AI_EMBED-Hologres(Hologres)-阿里云帮助中心

Computes a fixed-dimension continuous vector for a given text or image input.

Prerequisites

Before using this function, deploy the required model in the Hologres console. For more information, see Managed models.

Syntax

Computes a fixed-dimension continuous vector for a given text or image input.

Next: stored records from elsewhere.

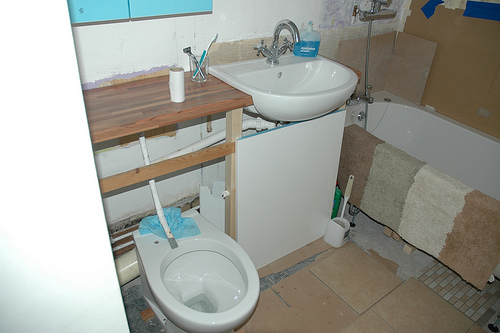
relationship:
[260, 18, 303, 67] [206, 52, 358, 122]
faucet on sink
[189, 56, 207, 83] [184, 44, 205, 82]
cup holding razor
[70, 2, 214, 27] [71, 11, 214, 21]
mirror has bottom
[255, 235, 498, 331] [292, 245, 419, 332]
floor has tiles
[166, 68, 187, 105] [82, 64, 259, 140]
paper on stand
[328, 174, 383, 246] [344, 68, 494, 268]
brush near tub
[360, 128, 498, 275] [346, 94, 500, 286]
rug on bathtub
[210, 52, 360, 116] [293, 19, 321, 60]
sink with soap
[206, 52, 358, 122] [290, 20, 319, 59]
sink with soap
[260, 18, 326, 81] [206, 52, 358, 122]
faucet on sink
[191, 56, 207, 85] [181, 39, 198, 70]
cup with razor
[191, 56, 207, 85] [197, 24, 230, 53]
cup with tooth brush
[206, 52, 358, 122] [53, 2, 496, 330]
sink in bathroom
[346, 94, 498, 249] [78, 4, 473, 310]
bathtub in bathroom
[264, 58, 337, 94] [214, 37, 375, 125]
circle of sink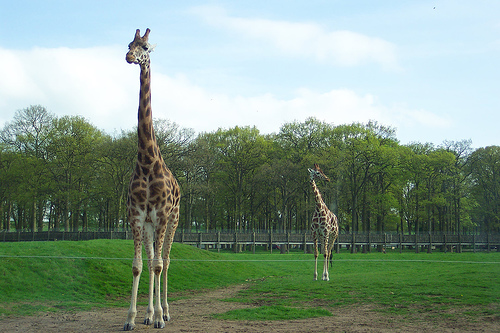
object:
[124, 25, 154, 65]
head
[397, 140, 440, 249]
trees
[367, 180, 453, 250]
set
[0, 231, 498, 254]
fence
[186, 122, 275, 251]
trees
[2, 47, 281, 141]
clouds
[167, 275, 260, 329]
dirt patch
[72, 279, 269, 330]
path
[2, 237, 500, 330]
grass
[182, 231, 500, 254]
platform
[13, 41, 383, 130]
clouds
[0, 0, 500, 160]
sky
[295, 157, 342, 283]
giraffe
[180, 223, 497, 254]
walkway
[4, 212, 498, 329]
enclosure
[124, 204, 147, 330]
giraffe's legs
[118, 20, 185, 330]
giraffe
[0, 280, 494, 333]
soil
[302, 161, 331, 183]
head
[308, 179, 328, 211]
neck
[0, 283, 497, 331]
patches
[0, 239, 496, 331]
field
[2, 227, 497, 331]
zoo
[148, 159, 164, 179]
spot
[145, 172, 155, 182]
spot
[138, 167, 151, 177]
spot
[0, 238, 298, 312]
hill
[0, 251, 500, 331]
ground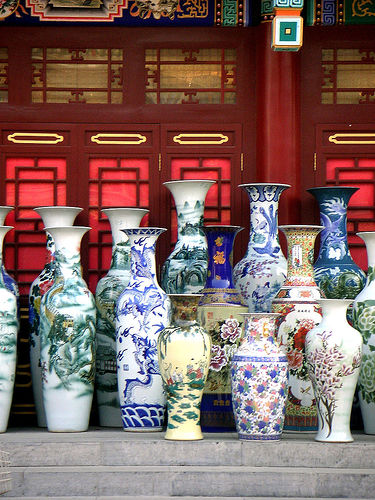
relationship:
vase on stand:
[113, 226, 172, 432] [3, 431, 374, 467]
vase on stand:
[113, 226, 172, 432] [1, 426, 373, 498]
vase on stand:
[159, 287, 213, 445] [30, 439, 131, 497]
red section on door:
[4, 155, 35, 179] [1, 118, 245, 429]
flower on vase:
[291, 324, 315, 352] [298, 167, 372, 300]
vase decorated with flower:
[226, 308, 291, 441] [243, 369, 253, 379]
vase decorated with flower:
[226, 308, 291, 441] [268, 369, 278, 379]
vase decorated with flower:
[226, 308, 291, 441] [238, 422, 246, 429]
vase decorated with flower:
[226, 308, 291, 441] [256, 420, 266, 429]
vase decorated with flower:
[226, 308, 291, 441] [272, 422, 280, 431]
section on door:
[89, 158, 116, 179] [78, 123, 157, 294]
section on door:
[89, 157, 150, 180] [79, 121, 163, 333]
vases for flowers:
[4, 177, 373, 443] [236, 365, 280, 440]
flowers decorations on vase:
[303, 331, 361, 437] [303, 296, 363, 443]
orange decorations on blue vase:
[271, 7, 310, 24] [195, 223, 249, 433]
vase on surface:
[305, 186, 367, 327] [2, 424, 374, 496]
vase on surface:
[232, 182, 293, 313] [2, 424, 374, 496]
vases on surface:
[163, 180, 212, 294] [2, 424, 374, 496]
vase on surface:
[156, 293, 212, 442] [2, 424, 374, 496]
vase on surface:
[229, 312, 290, 444] [2, 424, 374, 496]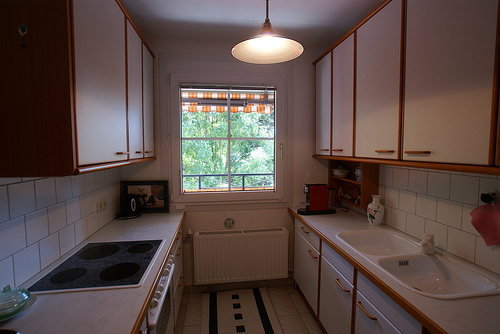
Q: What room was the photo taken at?
A: It was taken at the kitchen.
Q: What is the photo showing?
A: It is showing a kitchen.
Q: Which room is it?
A: It is a kitchen.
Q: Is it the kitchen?
A: Yes, it is the kitchen.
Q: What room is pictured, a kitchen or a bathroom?
A: It is a kitchen.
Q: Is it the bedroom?
A: No, it is the kitchen.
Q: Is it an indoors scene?
A: Yes, it is indoors.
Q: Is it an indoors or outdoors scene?
A: It is indoors.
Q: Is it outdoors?
A: No, it is indoors.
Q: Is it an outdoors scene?
A: No, it is indoors.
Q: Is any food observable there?
A: No, there is no food.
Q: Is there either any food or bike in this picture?
A: No, there are no food or bikes.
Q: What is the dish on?
A: The dish is on the counter.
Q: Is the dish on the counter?
A: Yes, the dish is on the counter.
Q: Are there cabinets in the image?
A: Yes, there is a cabinet.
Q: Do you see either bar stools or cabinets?
A: Yes, there is a cabinet.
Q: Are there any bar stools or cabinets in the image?
A: Yes, there is a cabinet.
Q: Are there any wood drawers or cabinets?
A: Yes, there is a wood cabinet.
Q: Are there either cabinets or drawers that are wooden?
A: Yes, the cabinet is wooden.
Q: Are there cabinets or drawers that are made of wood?
A: Yes, the cabinet is made of wood.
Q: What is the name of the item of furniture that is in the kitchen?
A: The piece of furniture is a cabinet.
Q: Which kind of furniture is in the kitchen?
A: The piece of furniture is a cabinet.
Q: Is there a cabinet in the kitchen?
A: Yes, there is a cabinet in the kitchen.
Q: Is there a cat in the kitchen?
A: No, there is a cabinet in the kitchen.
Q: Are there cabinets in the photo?
A: Yes, there is a cabinet.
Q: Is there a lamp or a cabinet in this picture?
A: Yes, there is a cabinet.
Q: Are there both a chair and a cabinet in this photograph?
A: No, there is a cabinet but no chairs.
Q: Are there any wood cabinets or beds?
A: Yes, there is a wood cabinet.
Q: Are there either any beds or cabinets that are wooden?
A: Yes, the cabinet is wooden.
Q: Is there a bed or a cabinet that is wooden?
A: Yes, the cabinet is wooden.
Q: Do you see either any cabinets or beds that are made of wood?
A: Yes, the cabinet is made of wood.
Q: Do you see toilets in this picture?
A: No, there are no toilets.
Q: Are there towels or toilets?
A: No, there are no toilets or towels.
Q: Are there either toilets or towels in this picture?
A: No, there are no toilets or towels.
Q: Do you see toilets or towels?
A: No, there are no toilets or towels.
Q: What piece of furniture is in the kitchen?
A: The piece of furniture is a cabinet.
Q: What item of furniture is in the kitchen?
A: The piece of furniture is a cabinet.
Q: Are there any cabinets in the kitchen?
A: Yes, there is a cabinet in the kitchen.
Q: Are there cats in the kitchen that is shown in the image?
A: No, there is a cabinet in the kitchen.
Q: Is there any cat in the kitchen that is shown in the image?
A: No, there is a cabinet in the kitchen.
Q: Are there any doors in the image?
A: Yes, there is a door.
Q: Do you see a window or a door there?
A: Yes, there is a door.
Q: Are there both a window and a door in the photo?
A: Yes, there are both a door and a window.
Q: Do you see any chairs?
A: No, there are no chairs.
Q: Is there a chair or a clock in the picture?
A: No, there are no chairs or clocks.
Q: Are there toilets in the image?
A: No, there are no toilets.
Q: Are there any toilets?
A: No, there are no toilets.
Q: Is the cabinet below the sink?
A: No, the sink is below the cabinet.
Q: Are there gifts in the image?
A: No, there are no gifts.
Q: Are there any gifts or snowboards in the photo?
A: No, there are no gifts or snowboards.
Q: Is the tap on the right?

-- Compute a text embedding vector
SELECT ai_embed([model], content);

-- Compute an image embedding vector (via FILE object)
SELECT ai_embed([model], file);

-- Compute an image embedding vector (via BYTEA/BLOB binary data)
SELECT ai_embed(model_name TEXT, binary BYTEA, file_format TEXT);

Parameters

Parameter	Type	Required	Version	Description
model	TEXT	Optional	Hologres V3.2 and later	The name of a deployed embedding model.
content	TEXT	Required for text embedding	Hologres V3.2 and later	The input text. Must be a character type (char, varchar, or text). Returns NULL if the value is NULL or an empty string. Supports Hologres-managed models and built-in AI node models. For details, see Managed models.
file	FILE	Required for image embedding	Hologres V4.0 and later	A FILE object, typically an image FILE object. Returns NULL if the value is NULL. Supports Hologres-managed models and built-in AI node models. For the model list, see the supported models table below.
binary_data	BYTEA	Required for image embedding	Hologres V4.2 and later	Binary image data. Supports the BYTEA type from Hologres internal tables and the BLOB type from Paimon external tables. Only Hologres-managed models are supported.
file_format	TEXT	Required for image embedding	Hologres V4.2 and later	The image format. Required when using binary_data input. Supported formats include 'jpg', 'png', 'webp', 'gif', 'bmp', and 'heic'.

Return value

Returns a vector based on the model used. The model source can be Managed models or AI resources.
Returns NULL if the content parameter is NULL or an empty string.
Returns NULL if the FILE parameter is NULL.

Supported models

Text and image models can be Hologres-managed models or built-in AI node models. The BYTEA type only supports Hologres-managed models. When using a managed model, the formats are as follows. For more usage limits, see Managed models.

Note

Model names in the following table use hyphens (for example, qwen3-vl-embedding). When calling these models in SQL, replace the hyphens with underscores (for example, qwen3_vl_embedding).
Video models are available only in the Beijing and Singapore regions. AI node built-in models require Hologres V3.2 or later (the CLIP series and the Qwen3-Embedding series also require V3.2 or later).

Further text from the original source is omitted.